North Korea Blamed For Biggest Ever Cyber Heist In Bangladesh Bank

Symantec Corp., a cyber security company finds linkage of $81 million heist from Bangladesh Bank reserve with attacks on a Bank in the Philippines and Sony Pictures. The Mountain View based tech giant expresses its doubt through a blog post published on May 26. However, it has neither disclosed name of the Philippines bank nor clarified whether any fraudulent fund transfer has taken place.
The Federal Bureau of Investigations (FBI) has accused North Korea for perpetrating the attack on Sony’s Hollywood studio that took place in 2014. Mandiant, another cyber security company has found instances of penetration by the hackers in several banks of Southeast Asia while probing the Bangladesh Bank heist, reports Reuters quoting one of its senior executives.
Meanwhile, Bangladesh Police has brought into light another cold case that took place three years back in state owned Sonali Bank.
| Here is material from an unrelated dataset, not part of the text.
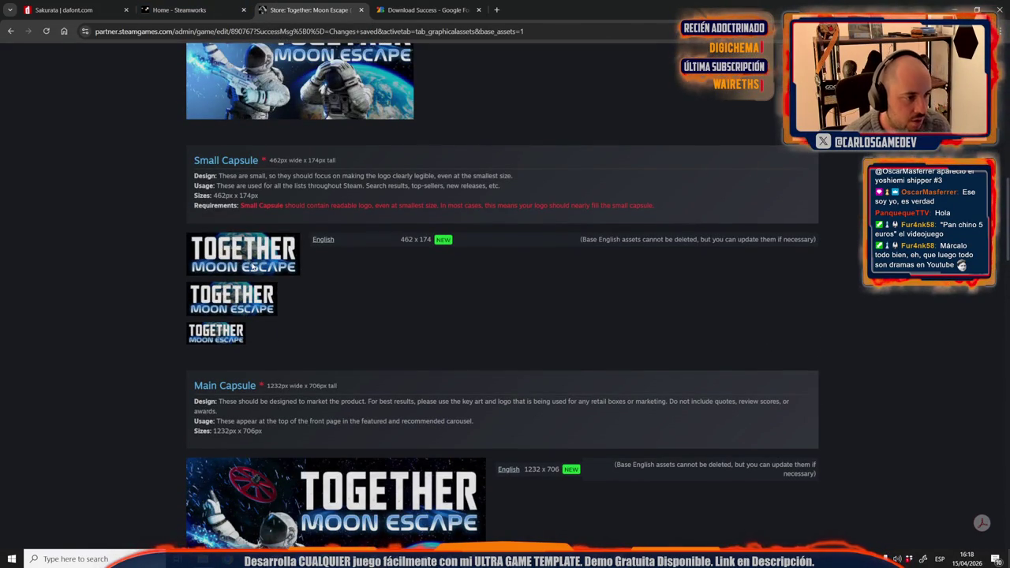
Step: Inspect the Small Capsule image on the Steamworks page and scroll through the capsule assets
right_click(254, 253)
key("Escape")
The hackers have successfully transferred $250,000 from the largest commercial bank in Bangladesh wherein similar method has been applied in persuading for transferring fund, according to a report published in The Wall Street Journal.
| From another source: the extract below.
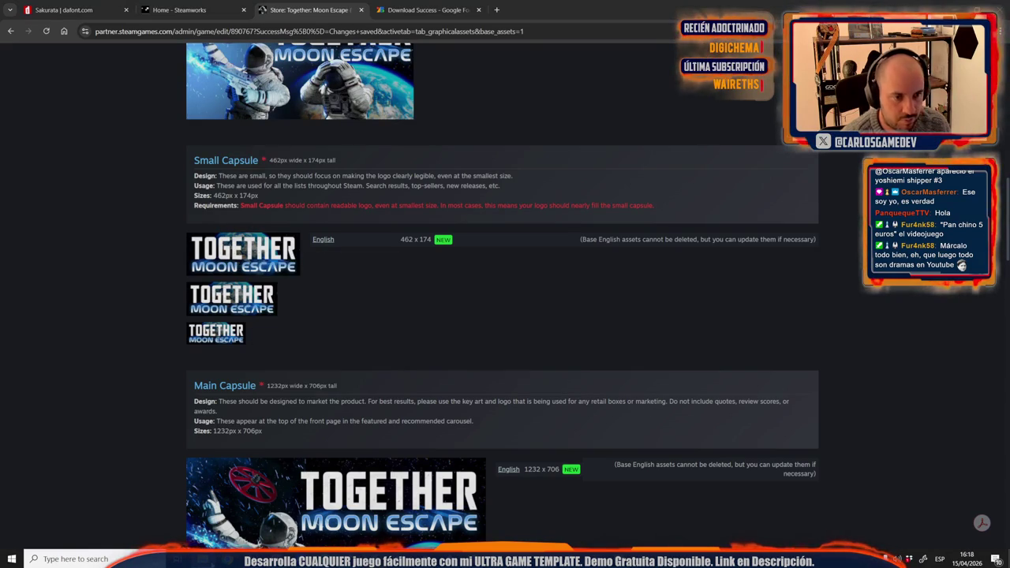
key("alt+Tab")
The hackers have allegedly deployed a rare piece of code in Bangladesh Bank heist which has been observed only in two previous cases. Researchers in Symantec represent the hacking attack at Sony Pictures in December 2014 and attacks on banks and media companies in South Korea in 2013 as the prior instances. North Korea has been blamed for the attacks by the US and South Korea although both of them have failed to produce any proof verifying their allegations, reports The New York Times.  
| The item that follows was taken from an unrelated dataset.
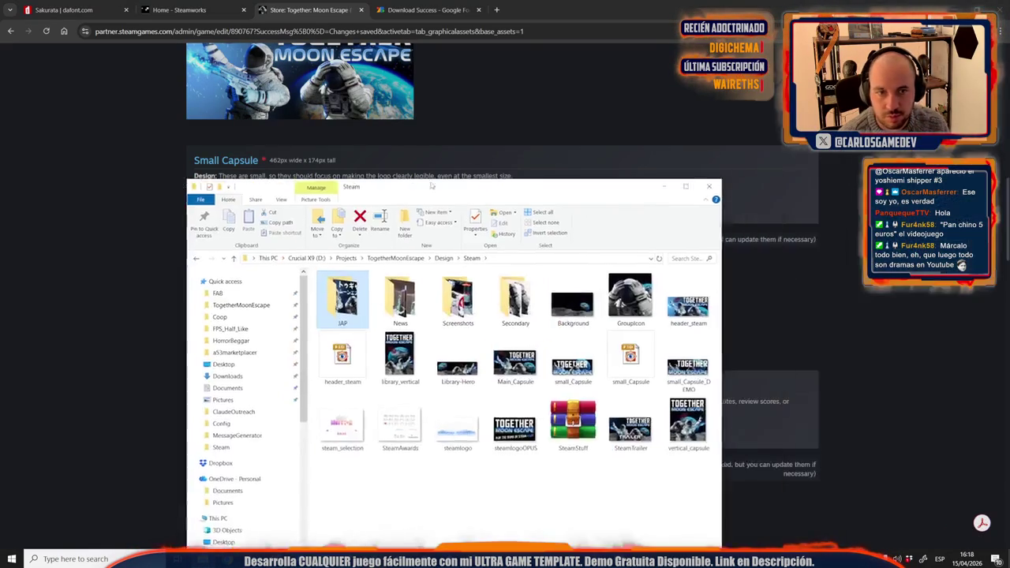
key("super+Up")
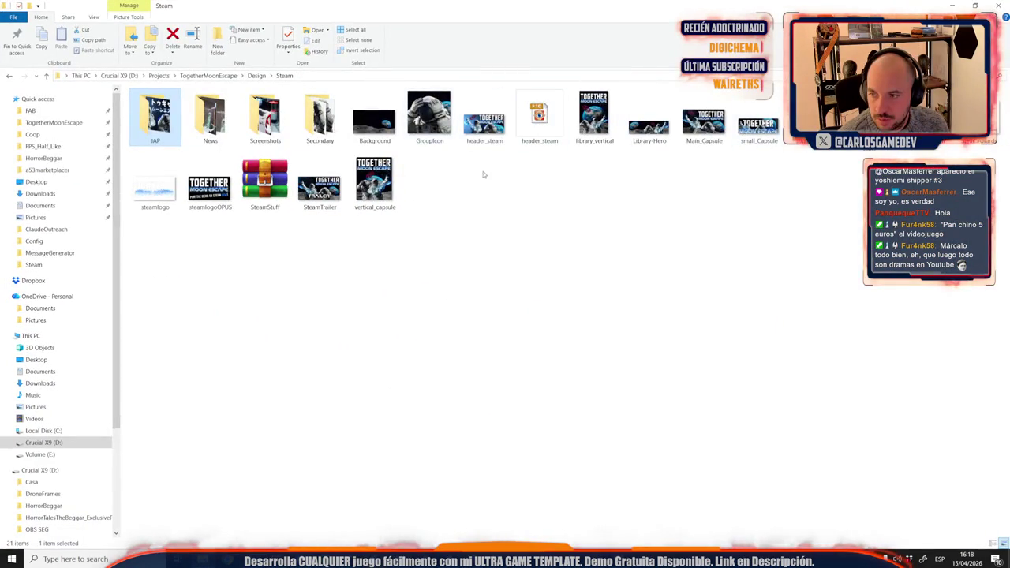
key("super+Down")
key("super+Down")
If North Korea is hold responsible for the previous attacks, then the nation is also to be blamed for the recent bank attacks, argues Eric Chein, a security researcher for Symantec. He appears first in detecting use of identical codes across all these attacks. The cyber security researcher refers Bangladesh Bank heist as the first ever money swindling by any nation-state in recent years.
North Korea has been compelled to remain out of the global financial system following consecutive UN sanctions and desperately hunting for money, informs Herb Lin, the senior research scholar for cyber policy and security at Stanford University’s Center for International Security and Cooperation and a fellow at Stanford’s Hoover Institution. Counterfeiting international currencies or committing cyber crimes by North Korea doesn’t at all surprise Lin.